La bicyclette lui tend d’abord les guidons. La piste d’abord en tandem avec son frère cadet Maurice : « Ils ne tardèrent pas à s’imposer comme les meilleurs, raconte Marcel Violette dans un ouvrage paru en 1912. Ils avaient la réputation de casse-cou et jamais virages de vélodrome ne furent abordés avec plus de hardiesse par aucune autre équipe. Pendant tout le temps qu’ils montèrent ensemble, aussi bien en hiver qu’en été, ils ne connurent jamais la défaite et justifièrent le surnom d’“équipe vierge” qu’on leur avait donné. Leur maillot jaune d’or était légendaire. Ils abandonnèrent la piste après une chute terrible à Ostende en 1896. »
N’être jamais battu. Voilà le leitmotiv des frères Farman qui les pousse désormais vers l’aventure et le dépassement de soi. Car les vélodromes deviennent trop étroits pour eux, et les victoires trop banales. C’est le temps des longues épreuves organisées, depuis Paris, par les journaux de l’époque afin de fidéliser des lecteurs avides de sensations. Pour Farman, c’est la liberté des grands espaces, loin des tables à dessin des Beaux-Arts avec pour seuls alliés, l’effort et la volonté de vaincre. L’abandon ou la défaite aurait peut-être précipité sa reddition. La victoire le subjugue quand, à 18 ans, il remporte la course Paris-Clermont, devançant les cracks de l’époque. Toujours plus loin, il s’engage l’année suivante dans la grande aventure des raids cyclistes avec Edouard de Perrodil. Une épopée que le journaliste raconte dans son livre « Vélo Toro ». Le 25 juin 1793, les deux hommes enfourchent un vélo Gladiator de 12 kg, monté sur des pneus Seddon. Un directeur sportif, Jules Suberbie, leur est même adjoint. L’homme fait autorité dans le milieu pour ses méthodes d’entraînement. Tout semble donc paré pour réussir. De Paris pour rejoindre Madrid, les deux coureurs passeront par Tours, Angoulême, Bordeaux, Mont-de-Marsan, San Sébastien, Miranda del Ebro et Mojados (au sud de Valladolid). À chaque étape, hôtels et restaurants sont réservés par un intendant qui les précède sur le parcours. Presse, sociétés vélocipédiques et autorités sont invitées à les suivre et à les accueillir. De Perrodil prend soin, afin d’éviter toute contestation, de faire homologuer ses records par la très officielle Union Vélocipédique de France.

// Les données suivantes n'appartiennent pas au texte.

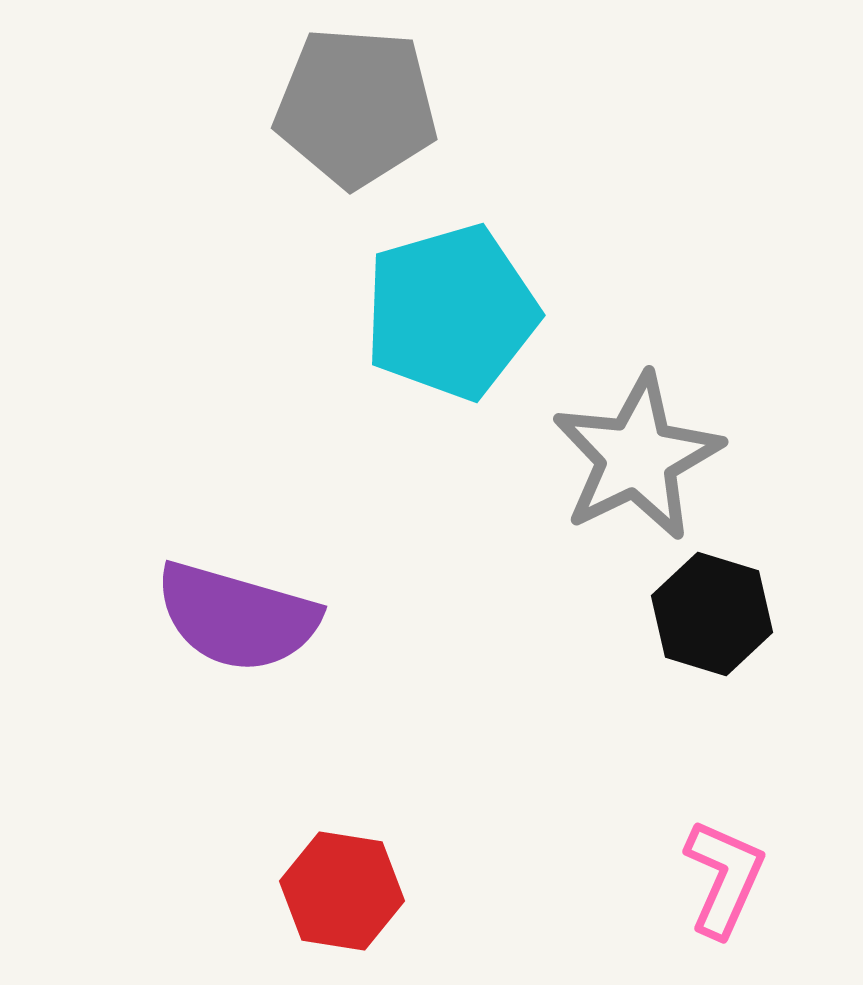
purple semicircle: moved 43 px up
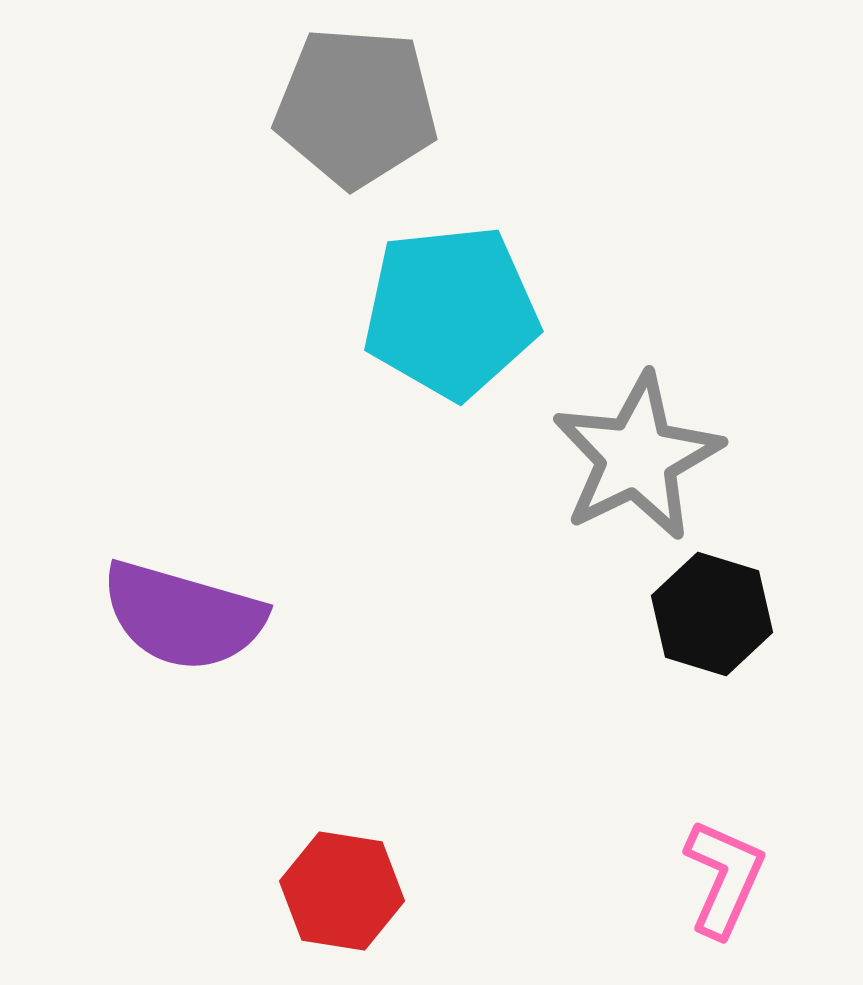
cyan pentagon: rotated 10 degrees clockwise
purple semicircle: moved 54 px left, 1 px up
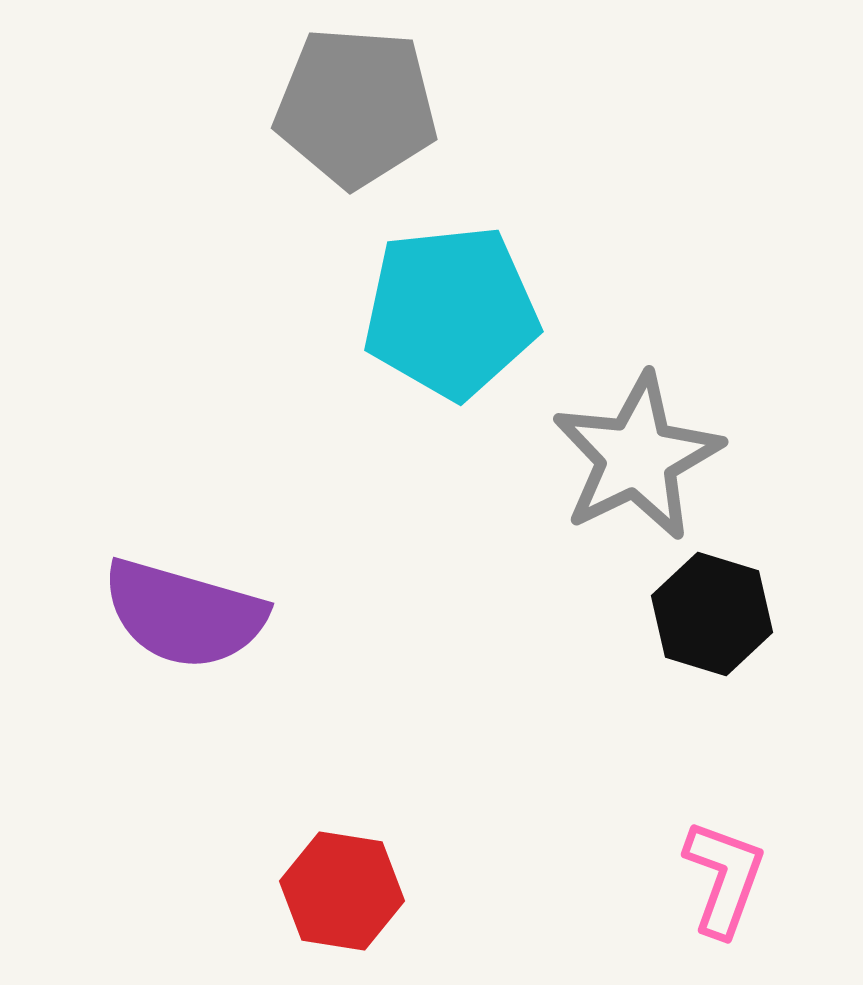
purple semicircle: moved 1 px right, 2 px up
pink L-shape: rotated 4 degrees counterclockwise
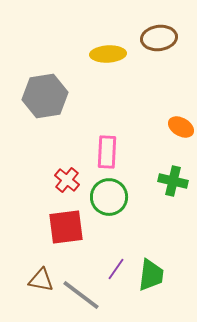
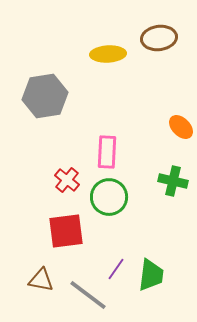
orange ellipse: rotated 15 degrees clockwise
red square: moved 4 px down
gray line: moved 7 px right
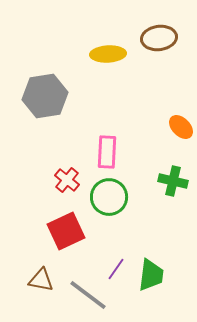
red square: rotated 18 degrees counterclockwise
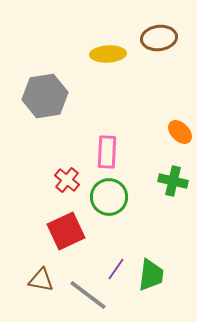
orange ellipse: moved 1 px left, 5 px down
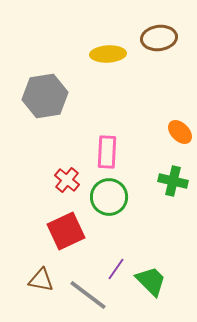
green trapezoid: moved 6 px down; rotated 52 degrees counterclockwise
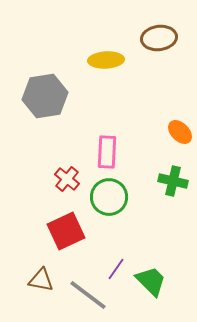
yellow ellipse: moved 2 px left, 6 px down
red cross: moved 1 px up
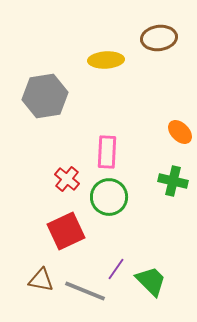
gray line: moved 3 px left, 4 px up; rotated 15 degrees counterclockwise
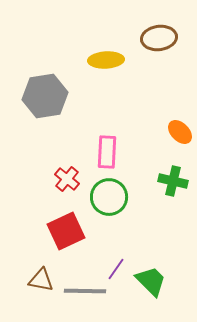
gray line: rotated 21 degrees counterclockwise
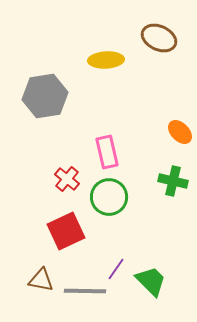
brown ellipse: rotated 32 degrees clockwise
pink rectangle: rotated 16 degrees counterclockwise
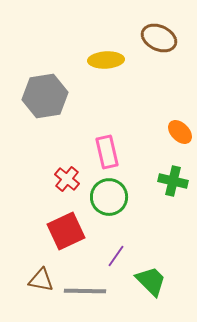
purple line: moved 13 px up
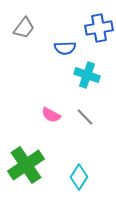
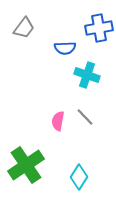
pink semicircle: moved 7 px right, 6 px down; rotated 72 degrees clockwise
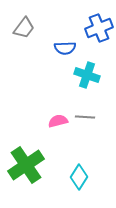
blue cross: rotated 12 degrees counterclockwise
gray line: rotated 42 degrees counterclockwise
pink semicircle: rotated 66 degrees clockwise
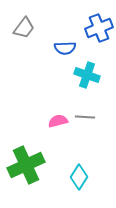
green cross: rotated 9 degrees clockwise
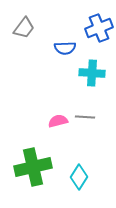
cyan cross: moved 5 px right, 2 px up; rotated 15 degrees counterclockwise
green cross: moved 7 px right, 2 px down; rotated 12 degrees clockwise
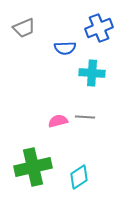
gray trapezoid: rotated 30 degrees clockwise
cyan diamond: rotated 25 degrees clockwise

« Qu’on ne dise pas que ce ne sera pas sérieux comme record ; ce le sera et singulièrement.
D’abord, nous irons par étapes telles qu’on pourra battre le record sans doute facilement mais non pas sans se donner de la peine, je vous le garantis. Ensuite, nous aurons jeté des bases pour des records futurs au point de vue de la route, sur l’état de laquelle nous rapporterons des renseignements intéressants. Cette route pourra devenir la route classique de Paris à Madrid… »
Pour ces nouveaux explorateurs du macadam, la route est souvent semée d’embûches : « Oh ! La route, la route ici ! Huit centimètres de poussière, d’une poussière mêlée de cailloux ; impossible de rouler sur les côtés : à chaque instant des racines d’arbres nous repoussent vers la chaussée… La pluie tombe, serrée ; et à mesure que nous avançons le vent, plus libre, nous fouette le visage et recommence à nous arrêter… Maintenant des flaques se sont formées sur la route ; nos machines roulent dans ces petits lacs dont l’eau gicle et nous saute à la face, comme le flot brisé par le navire se précipite en paquet de mer sur le pont… Maintenant les cataractes du ciel se sont ouvertes… Le sol inondé maintenant est devenu glissant ; il faut exécuter des prodiges pour nous maintenir en équilibre, ce que notre élan nous facilite heureusement. Je suis hypnotisé par la roue placée devant moi, je la fixe nerveusement, et elle m’apparaît presque immobile sous les éclats aveuglants de la foudre, au milieu des millions de gouttelettes qui projettent des miroitements multipliés… Le sol était mauvais ; ce n’était plus de la poussière mais de petits cailloux pointus occasionnant une trépidation des plus désagréables… Nous poursuivons notre chemin, le sol devient de plus en plus mauvais ; aux petits cailloux pointus plantés dans le sol, se mêlent à présent des pierres répandues en masse sur la route, comme dans le lit d’un ruisseau. »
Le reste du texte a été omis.